» Records:
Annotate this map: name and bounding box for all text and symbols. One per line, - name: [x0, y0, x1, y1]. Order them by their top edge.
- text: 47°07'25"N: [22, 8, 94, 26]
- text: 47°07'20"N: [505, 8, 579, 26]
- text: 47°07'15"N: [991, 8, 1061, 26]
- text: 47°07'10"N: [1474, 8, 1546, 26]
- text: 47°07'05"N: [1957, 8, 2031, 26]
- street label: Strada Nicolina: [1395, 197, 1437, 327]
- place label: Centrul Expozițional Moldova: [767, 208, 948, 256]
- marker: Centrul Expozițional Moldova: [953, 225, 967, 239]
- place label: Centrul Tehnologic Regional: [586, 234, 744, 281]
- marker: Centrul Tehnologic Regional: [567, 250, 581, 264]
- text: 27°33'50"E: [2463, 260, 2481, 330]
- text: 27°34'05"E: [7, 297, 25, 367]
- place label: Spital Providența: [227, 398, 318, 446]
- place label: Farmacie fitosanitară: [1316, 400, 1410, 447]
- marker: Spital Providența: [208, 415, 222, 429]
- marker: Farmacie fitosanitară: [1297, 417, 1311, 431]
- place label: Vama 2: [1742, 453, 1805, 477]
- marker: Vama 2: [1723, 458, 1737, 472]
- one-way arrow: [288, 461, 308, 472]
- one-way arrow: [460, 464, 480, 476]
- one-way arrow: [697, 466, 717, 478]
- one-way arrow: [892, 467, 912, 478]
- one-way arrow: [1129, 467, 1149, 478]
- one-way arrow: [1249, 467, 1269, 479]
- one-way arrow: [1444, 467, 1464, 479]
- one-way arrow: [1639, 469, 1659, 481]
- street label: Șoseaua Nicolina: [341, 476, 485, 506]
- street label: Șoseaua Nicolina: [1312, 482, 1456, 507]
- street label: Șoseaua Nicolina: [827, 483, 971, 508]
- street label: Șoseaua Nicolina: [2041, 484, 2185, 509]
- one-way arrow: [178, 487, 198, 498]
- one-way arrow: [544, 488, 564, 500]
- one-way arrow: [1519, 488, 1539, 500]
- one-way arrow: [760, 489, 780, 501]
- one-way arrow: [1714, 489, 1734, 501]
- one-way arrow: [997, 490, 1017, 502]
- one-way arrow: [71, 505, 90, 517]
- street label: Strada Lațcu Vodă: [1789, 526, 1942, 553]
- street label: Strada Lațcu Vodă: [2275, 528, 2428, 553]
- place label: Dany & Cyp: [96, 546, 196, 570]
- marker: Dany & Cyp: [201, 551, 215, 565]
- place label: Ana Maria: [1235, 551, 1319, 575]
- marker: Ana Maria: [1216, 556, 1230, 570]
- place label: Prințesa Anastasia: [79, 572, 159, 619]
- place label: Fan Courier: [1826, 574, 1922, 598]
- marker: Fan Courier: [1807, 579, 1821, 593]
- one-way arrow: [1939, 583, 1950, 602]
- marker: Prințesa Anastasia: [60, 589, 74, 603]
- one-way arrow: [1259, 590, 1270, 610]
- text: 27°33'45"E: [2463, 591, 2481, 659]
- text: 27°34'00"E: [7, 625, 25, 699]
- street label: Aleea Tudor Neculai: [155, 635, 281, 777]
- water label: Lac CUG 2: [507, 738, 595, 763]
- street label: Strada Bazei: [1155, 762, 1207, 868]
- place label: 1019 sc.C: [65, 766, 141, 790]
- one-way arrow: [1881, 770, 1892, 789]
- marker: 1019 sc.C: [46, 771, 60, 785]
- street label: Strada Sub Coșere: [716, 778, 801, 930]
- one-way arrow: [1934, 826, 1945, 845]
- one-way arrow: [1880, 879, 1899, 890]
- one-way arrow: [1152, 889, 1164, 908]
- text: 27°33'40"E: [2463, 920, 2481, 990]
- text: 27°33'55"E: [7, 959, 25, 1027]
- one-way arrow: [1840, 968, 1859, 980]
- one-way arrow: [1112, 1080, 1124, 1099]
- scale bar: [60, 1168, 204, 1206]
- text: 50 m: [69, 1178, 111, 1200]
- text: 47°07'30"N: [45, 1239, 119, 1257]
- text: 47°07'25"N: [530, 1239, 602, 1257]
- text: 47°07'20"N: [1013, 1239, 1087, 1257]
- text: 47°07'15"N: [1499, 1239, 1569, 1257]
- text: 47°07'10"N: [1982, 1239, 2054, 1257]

» How to complete this task:
Please transcribe the whole listing exactly as it stands.

» Solution to this task:
Annotate this map: name and bounding box for all text and symbols. One per line, - name: [x0, y0, x1, y1]. Order them by their top edge.
- text: 47°07'25"N: [22, 8, 94, 26]
- text: 47°07'20"N: [505, 8, 579, 26]
- text: 47°07'15"N: [991, 8, 1061, 26]
- text: 47°07'10"N: [1474, 8, 1546, 26]
- text: 47°07'05"N: [1957, 8, 2031, 26]
- street label: Strada Nicolina: [1395, 197, 1437, 327]
- place label: Centrul Expozițional Moldova: [767, 208, 948, 256]
- marker: Centrul Expozițional Moldova: [953, 225, 967, 239]
- place label: Centrul Tehnologic Regional: [586, 234, 744, 281]
- marker: Centrul Tehnologic Regional: [567, 250, 581, 264]
- text: 27°33'50"E: [2463, 260, 2481, 330]
- text: 27°34'05"E: [7, 297, 25, 367]
- place label: Spital Providența: [227, 398, 318, 446]
- place label: Farmacie fitosanitară: [1316, 400, 1410, 447]
- marker: Spital Providența: [208, 415, 222, 429]
- marker: Farmacie fitosanitară: [1297, 417, 1311, 431]
- place label: Vama 2: [1742, 453, 1805, 477]
- marker: Vama 2: [1723, 458, 1737, 472]
- one-way arrow: [288, 461, 308, 472]
- one-way arrow: [460, 464, 480, 476]
- one-way arrow: [697, 466, 717, 478]
- one-way arrow: [892, 467, 912, 478]
- one-way arrow: [1129, 467, 1149, 478]
- one-way arrow: [1249, 467, 1269, 479]
- one-way arrow: [1444, 467, 1464, 479]
- one-way arrow: [1639, 469, 1659, 481]
- street label: Șoseaua Nicolina: [341, 476, 485, 506]
- street label: Șoseaua Nicolina: [1312, 482, 1456, 507]
- street label: Șoseaua Nicolina: [827, 483, 971, 508]
- street label: Șoseaua Nicolina: [2041, 484, 2185, 509]
- one-way arrow: [178, 487, 198, 498]
- one-way arrow: [544, 488, 564, 500]
- one-way arrow: [1519, 488, 1539, 500]
- one-way arrow: [760, 489, 780, 501]
- one-way arrow: [1714, 489, 1734, 501]
- one-way arrow: [997, 490, 1017, 502]
- one-way arrow: [71, 505, 90, 517]
- street label: Strada Lațcu Vodă: [1789, 526, 1942, 553]
- street label: Strada Lațcu Vodă: [2275, 528, 2428, 553]
- place label: Dany & Cyp: [96, 546, 196, 570]
- marker: Dany & Cyp: [201, 551, 215, 565]
- place label: Ana Maria: [1235, 551, 1319, 575]
- marker: Ana Maria: [1216, 556, 1230, 570]
- place label: Prințesa Anastasia: [79, 572, 159, 619]
- place label: Fan Courier: [1826, 574, 1922, 598]
- marker: Fan Courier: [1807, 579, 1821, 593]
- one-way arrow: [1939, 583, 1950, 602]
- marker: Prințesa Anastasia: [60, 589, 74, 603]
- one-way arrow: [1259, 590, 1270, 610]
- text: 27°33'45"E: [2463, 591, 2481, 659]
- text: 27°34'00"E: [7, 625, 25, 699]
- street label: Aleea Tudor Neculai: [155, 635, 281, 777]
- water label: Lac CUG 2: [507, 738, 595, 763]
- street label: Strada Bazei: [1155, 762, 1207, 868]
- place label: 1019 sc.C: [65, 766, 141, 790]
- one-way arrow: [1881, 770, 1892, 789]
- marker: 1019 sc.C: [46, 771, 60, 785]
- street label: Strada Sub Coșere: [716, 778, 801, 930]
- one-way arrow: [1934, 826, 1945, 845]
- one-way arrow: [1880, 879, 1899, 890]
- one-way arrow: [1152, 889, 1164, 908]
- text: 27°33'40"E: [2463, 920, 2481, 990]
- text: 27°33'55"E: [7, 959, 25, 1027]
- one-way arrow: [1840, 968, 1859, 980]
- one-way arrow: [1112, 1080, 1124, 1099]
- scale bar: [60, 1168, 204, 1206]
- text: 50 m: [69, 1178, 111, 1200]
- text: 47°07'30"N: [45, 1239, 119, 1257]
- text: 47°07'25"N: [530, 1239, 602, 1257]
- text: 47°07'20"N: [1013, 1239, 1087, 1257]
- text: 47°07'15"N: [1499, 1239, 1569, 1257]
- text: 47°07'10"N: [1982, 1239, 2054, 1257]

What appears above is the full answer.